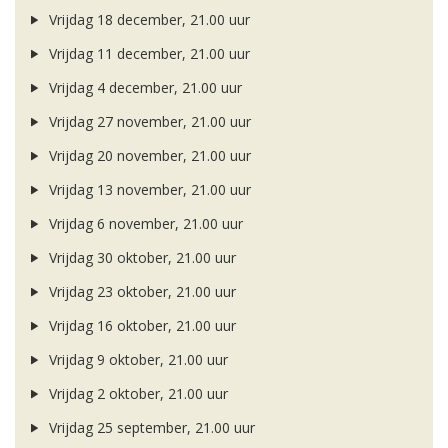
Vrijdag 18 december, 21.00 uur
Vrijdag 11 december, 21.00 uur
Vrijdag 4 december, 21.00 uur
Vrijdag 27 november, 21.00 uur
Vrijdag 20 november, 21.00 uur
Vrijdag 13 november, 21.00 uur
Vrijdag 6 november, 21.00 uur
Vrijdag 30 oktober, 21.00 uur
Vrijdag 23 oktober, 21.00 uur
Vrijdag 16 oktober, 21.00 uur
Vrijdag 9 oktober, 21.00 uur
Vrijdag 2 oktober, 21.00 uur
Vrijdag 25 september, 21.00 uur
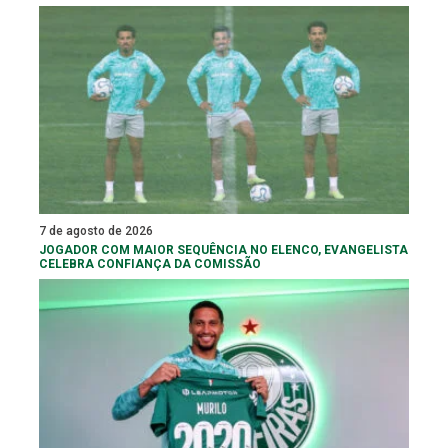
7 de agosto de 2026
JOGADOR COM MAIOR SEQUÊNCIA NO ELENCO, EVANGELISTA
CELEBRA CONFIANÇA DA COMISSÃO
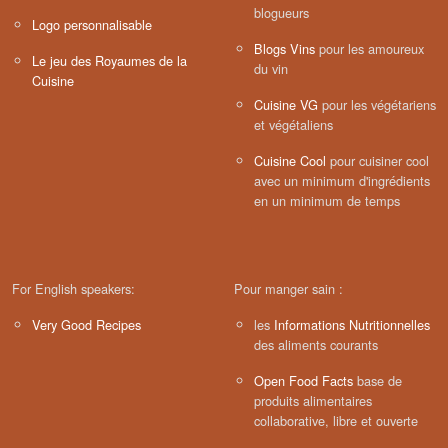
blogueurs
Logo personnalisable
Blogs Vins
pour les amoureux
Le jeu des Royaumes de la
du vin
Cuisine
Cuisine VG
pour les végétariens
et végétaliens
Cuisine Cool
pour cuisiner cool
avec un minimum d'ingrédients
en un minimum de temps
For English speakers:
Pour manger sain :
Very Good Recipes
les
Informations Nutritionnelles
des aliments courants
Open Food Facts
base de
produits alimentaires
collaborative, libre et ouverte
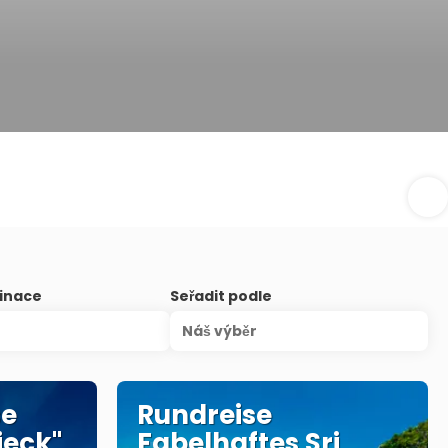
inace
Seřadit podle
Náš výběr
se
Rundreise
ieck"
Fabelhaftes Sri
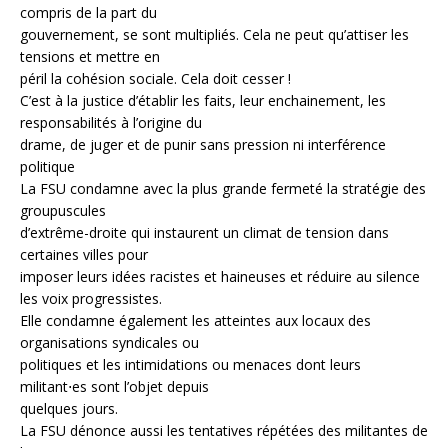
compris de la part du
gouvernement, se sont multipliés. Cela ne peut qu’attiser les
tensions et mettre en
péril la cohésion sociale. Cela doit cesser !
C’est à la justice d’établir les faits, leur enchainement, les
responsabilités à l’origine du
drame, de juger et de punir sans pression ni interférence
politique
La FSU condamne avec la plus grande fermeté la stratégie des
groupuscules
d’extrême-droite qui instaurent un climat de tension dans
certaines villes pour
imposer leurs idées racistes et haineuses et réduire au silence
les voix progressistes.
Elle condamne également les atteintes aux locaux des
organisations syndicales ou
politiques et les intimidations ou menaces dont leurs
militant⋅es sont l’objet depuis
quelques jours.
La FSU dénonce aussi les tentatives répétées des militantes de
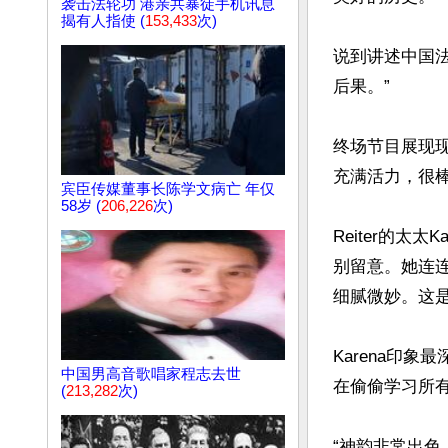
袭击法轮功 港亲共暴徒手机讯息
揭有人指使 (
153,433
次)
说到讲述中国
后果。”

终场节目展现现
充满活力，很棒！
宾臣传媒董事长陈学文病亡 年仅
58岁 (
206,226
次)
Reiter的
别留意。她连
细腻微妙。这是
Karena印
中国男高音歌唱家程志去世
在偷偷学习所有
(
213,282
次)
“神韵非常出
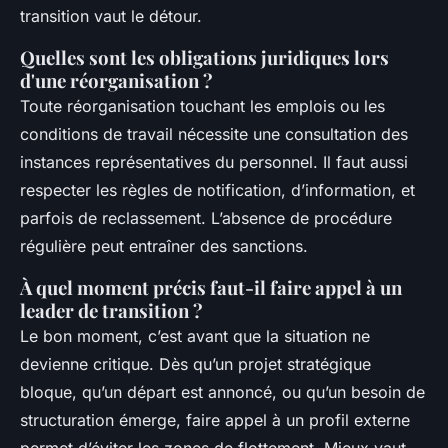
transition vaut le détour.
Quelles sont les obligations juridiques lors
d'une réorganisation ?
Toute réorganisation touchant les emplois ou les
conditions de travail nécessite une consultation des
instances représentatives du personnel. Il faut aussi
respecter les règles de notification, d’information, et
parfois de reclassement. L’absence de procédure
régulière peut entraîner des sanctions.
À quel moment précis faut-il faire appel à un
leader de transition ?
Le bon moment, c’est avant que la situation ne
devienne critique. Dès qu’un projet stratégique
bloque, qu’un départ est annoncé, ou qu’un besoin de
structuration émerge, faire appel à un profil externe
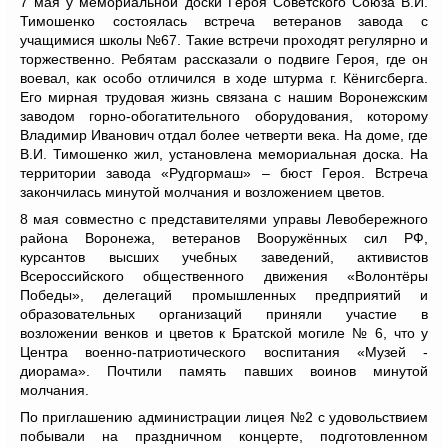
7 мая у мемориальной доски Героя Советского Союза В.И.
Тимошенко состоялась встреча ветеранов завода с
учащимися школы №67. Такие встречи проходят регулярно и
торжественно. Ребятам рассказали о подвиге Героя, где он
воевал, как особо отличился в ходе штурма г. Кёнигсберга.
Его мирная трудовая жизнь связана с нашим Воронежским
заводом горно-обогатительного оборудования, которому
Владимир Иванович отдал более четверти века. На доме, где
В.И. Тимошенко жил, установлена мемориальная доска. На
территории завода «Рудгормаш» – бюст Героя. Встреча
закончилась минутой молчания и возложением цветов.
8 мая совместно с представителями управы Левобережного
района Воронежа, ветеранов Вооружённых сил РФ,
курсантов высших учебных заведений, активистов
Всероссийского общественного движения «Волонтёры
Победы», делегаций промышленных предприятий и
образовательных организаций
приняли участие в
возложении венков и цветов к Братской могиле № 6, что у
Центра военно-патриотического воспитания «Музей -
диорама». Почтили память павших воинов минутой
молчания.
По приглашению администрации лицея №2 с удовольствием
побывали на праздничном концерте, подготовленном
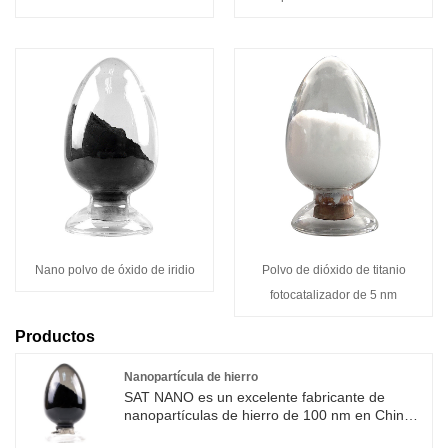
Nano polvo de óxido de iridio
Polvo de dióxido de titanio
fotocatalizador de 5 nm
Productos
Nanopartícula de hierro
SAT NANO es un excelente fabricante de
nanopartículas de hierro de 100 nm en China.
La relación entre el área de superficie y el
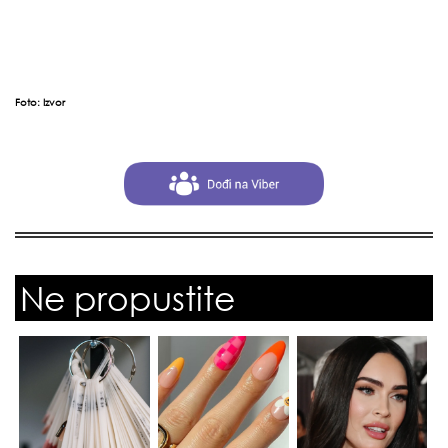
Foto:
Izvor
Ne propustite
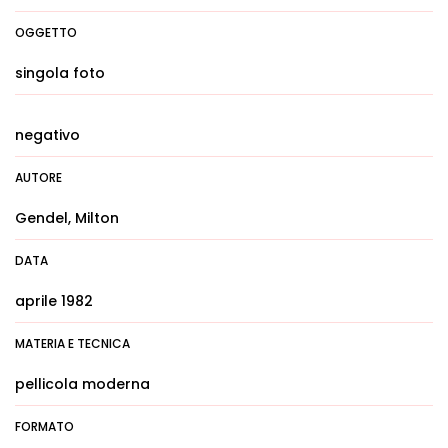
OGGETTO
singola foto
negativo
AUTORE
Gendel, Milton
DATA
aprile 1982
MATERIA E TECNICA
pellicola moderna
FORMATO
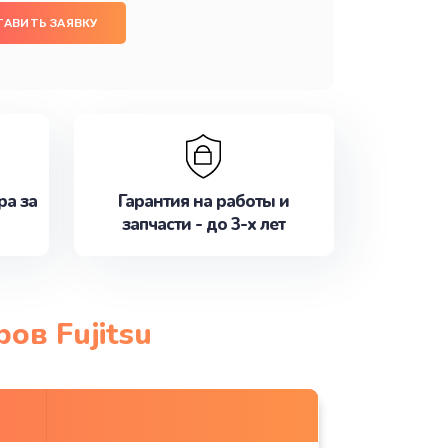
ТАВИТЬ ЗАЯВКУ
ра за
Гарантия на работы и
запчасти - до 3-х лет
ов Fujitsu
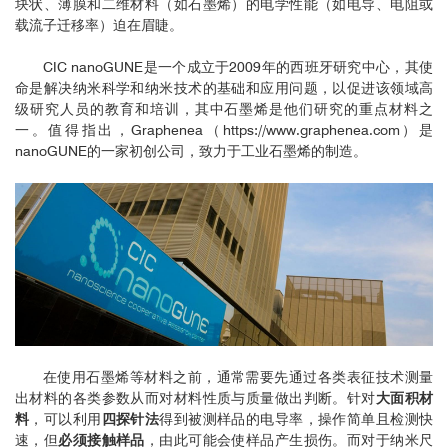
块状、薄膜和二维材料（如石墨烯）的电学性能（如电导、电阻或
载流子迁移率）迫在眉睫。
CIC nanoGUNE是一个成立于2009年的西班牙研究中心，其使
命是解决纳米科学和纳米技术的基础和应用问题，以促进该领域高
级研究人员的教育和培训，其中石墨烯是他们研究的重点材料之
一。值得指出，Graphenea（
https://www.graphenea.com
）是
nanoGUNE的一家初创公司，致力于工业石墨烯的制造。
在使用石墨烯等材料之前，通常需要先通过各类表征技术测量
出材料的各类参数从而对材料性质与质量做出判断。针对
大面积材
料
，可以利用
四探针法
得到被测样品的电导率，操作简单且检测快
速，但
必须接触样品
，由此可能会使样品产生损伤。而对于纳米尺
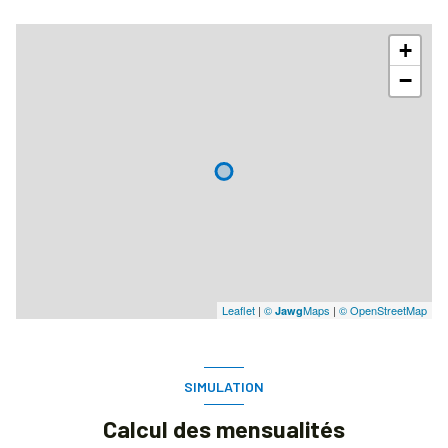
+
−
Leaflet
|
©
Maps
|
© OpenStreetMap
Jawg
SIMULATION
Calcul des mensualités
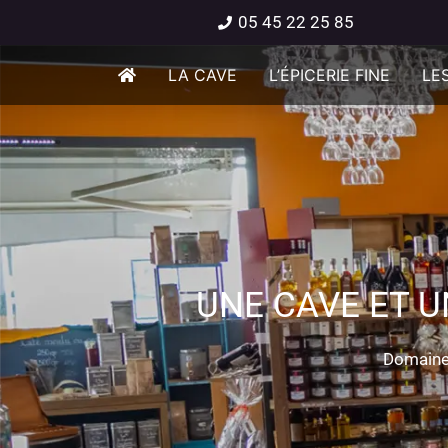
05 45 22 25 85
LA CAVE
L’ÉPICERIE FINE
LES
UNE CAVE ET U
Domaine 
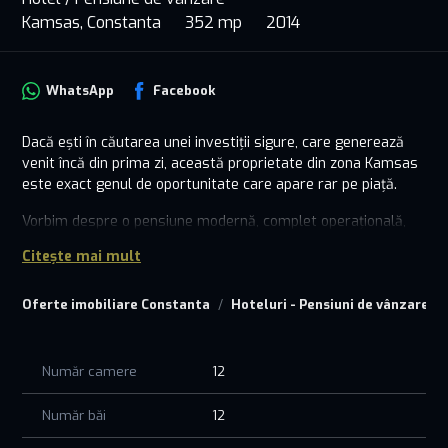
Kamsas, Constanta
352 mp
2014
WhatsApp
Facebook
Dacă ești în căutarea unei investiții sigure, care generează
venit încă din prima zi, această proprietate din zona Kamsas
este exact genul de oportunitate care apare rar pe piață.
Vorbim despre o pensiune modernă, complet operațională,
unde totul este deja pus la punct – de la organizare, până la
Citește mai mult
flux constant de turiști. Practic, preiei un business care
funcționează, nu doar o clădire.
Oferte imobiliare Constanta
Hoteluri - Pensiuni de vânzare C
Poziționarea este un mare avantaj: acces rapid către puncte
importante precum Lidl, VIVO sau Metro, dar și la doar
câteva minute de plajă – un echilibru ideal între oraș și zona
Număr camere
12
de interes turistic.
Număr băi
12
Proprietatea este construită pe un teren de 500 mp și
dispune de 13 camere, fiecare cu baie proprie, gândite pentru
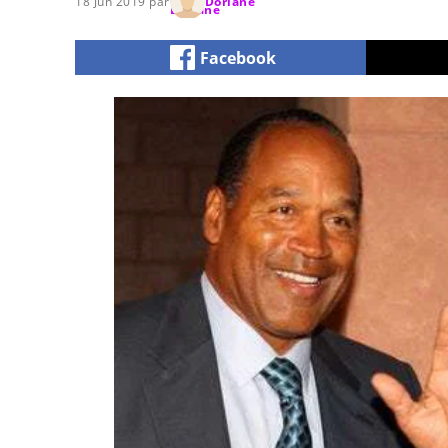
18 Jun 2019 par
Doriane
Facebook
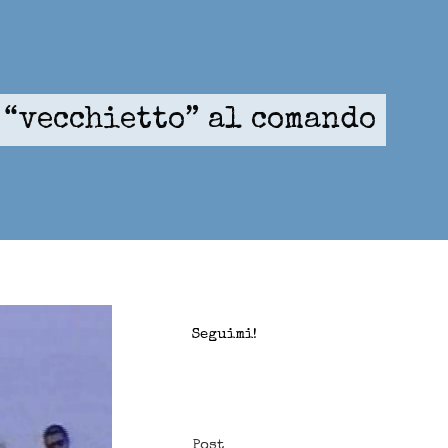
l “vecchietto” al comando
Seguimi!
Post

§ The task
Wherever a line contains the string "Cela", copy that line from the data.

§ Response area
gouvernement, se sont multipliés. Cela ne peut qu’attiser les
péril la cohésion sociale. Cela doit cesser !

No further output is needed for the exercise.